Durch die Rücknahme der
Nichtzulassungsbeschwerde seitens der unterstützten Partei und der dadurch
bedingten Unzulässigkeit der eigenen Nichtzulassungsbeschwerde der Streithelferin
kann nur bedingt eine Bindungswirkung er damit rechtskräftigen Entscheidung der
Vorinstanz eintreten. Denn die Streithelferin ist nur dann mit Einwendungen zur
mangelhaften Prozessführung der Hauptpartei
nach § 68 ZPO ausgeschlossen, als sie nicht durch Vortrag oder Anträge bzw.
Prozesshandlungen Einfluss nehmen konnte. Hier war der Streithelferin eine
weitere Einflussnahme auf das vorangegangene Urteil durch die durch Handlung
der unterstützten Partei unzulässige Nichtzulassungsbeschwerde ausgeschlossen.

····················

» **Zu erledigen**
a – Nach welcher Vorschrift ist die Streithelferin laut dem Textauszug zur Bindungswirkung mit Einwendungen zur mangelhaften Prozessführung der Hauptpartei ausgeschlossen?
b – Setzen Sie bitte den Textauszug zur Bindungswirkung gegenüber der Streithelferin nach seinem letzten Satz fort.
Die Datensätze haben damit nichts zu tun.

» **Gezeigte Datensätze**
····················

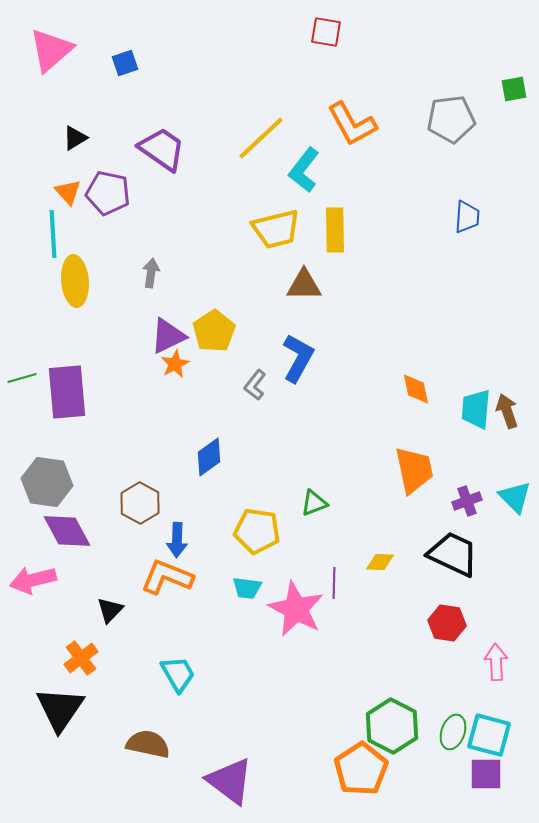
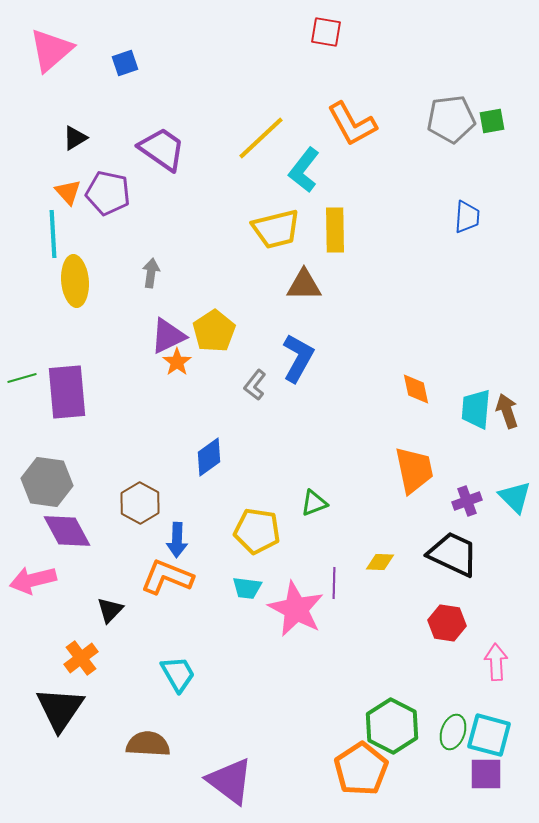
green square at (514, 89): moved 22 px left, 32 px down
orange star at (175, 364): moved 2 px right, 2 px up; rotated 8 degrees counterclockwise
brown semicircle at (148, 744): rotated 9 degrees counterclockwise
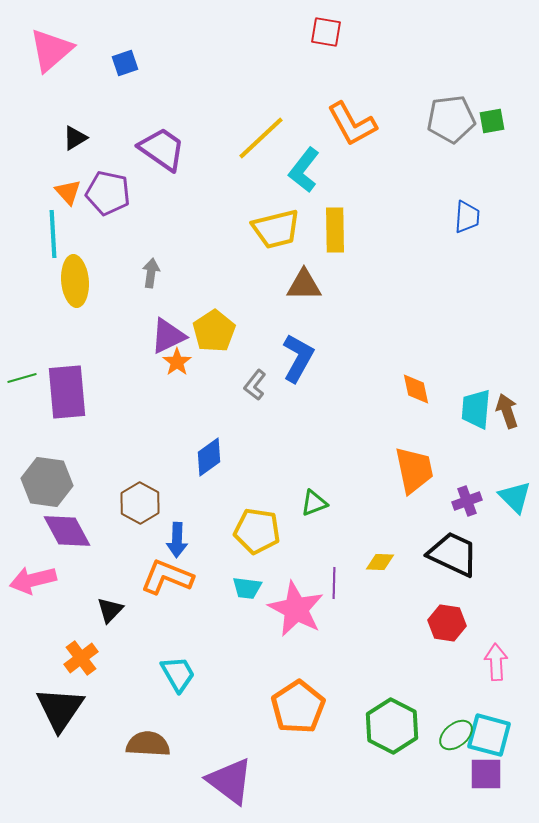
green ellipse at (453, 732): moved 3 px right, 3 px down; rotated 32 degrees clockwise
orange pentagon at (361, 769): moved 63 px left, 62 px up
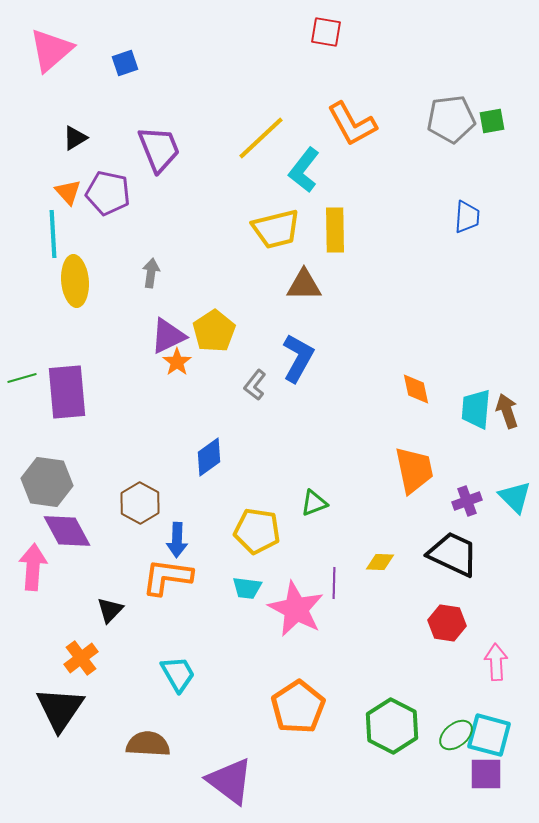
purple trapezoid at (162, 149): moved 3 px left; rotated 33 degrees clockwise
orange L-shape at (167, 577): rotated 14 degrees counterclockwise
pink arrow at (33, 580): moved 13 px up; rotated 108 degrees clockwise
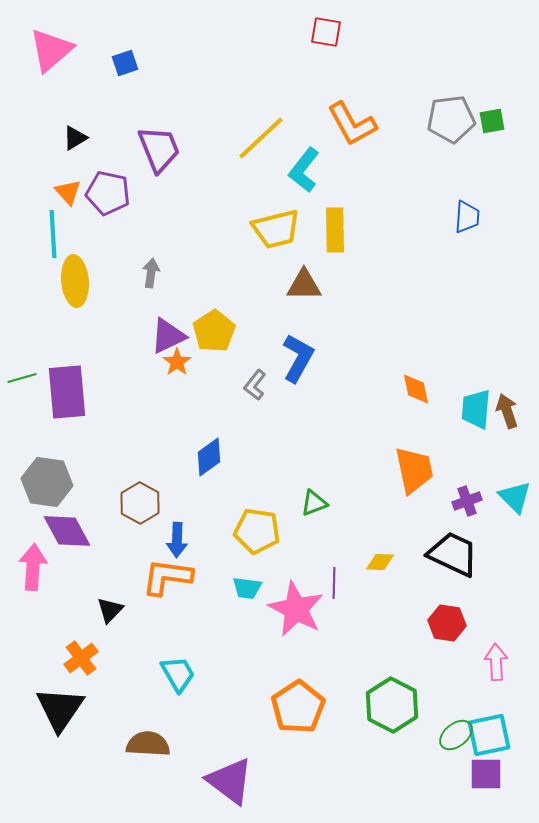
green hexagon at (392, 726): moved 21 px up
cyan square at (489, 735): rotated 27 degrees counterclockwise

····················

» **Ergebnisse**
a – Nach § 68 ZPO.

b –
Das führt dazu, dass in einem möglichen Folgeverfahren zwischen der
unterstützten Partei und der Streithelferin die Streithelferin immer noch die
Angriffe gegen die bestandskräftige Entscheidung vorbringen kann, die sie auch
im Nichtzulassungsbeschwerdeverfahren hätte vorbringen können, weshalb im Falle
deren Erheblichkeit dies zur gewollten Abänderung oder Zurückverweisung des
Rechtsstreits zur anderweitigen Entscheidung geführt hätte und auch insoweit in
dem jetzt neuen Verfahren zu berücksichtigen wäre. Vor diesem Hintergrund
sollte die unterstützte Hauptpartei stets versuchen, bei einem gewollten
Vergleich den Nebenintervenienten mit einzubeziehen; ist dieser nicht bereit,
wäre von ihr das Risiko abzuschätzen, welches sich aus der Nichteinbeziehung
durch die (eventuell teilweise) fehlende Bindungswirkung eines Urteils ergibt.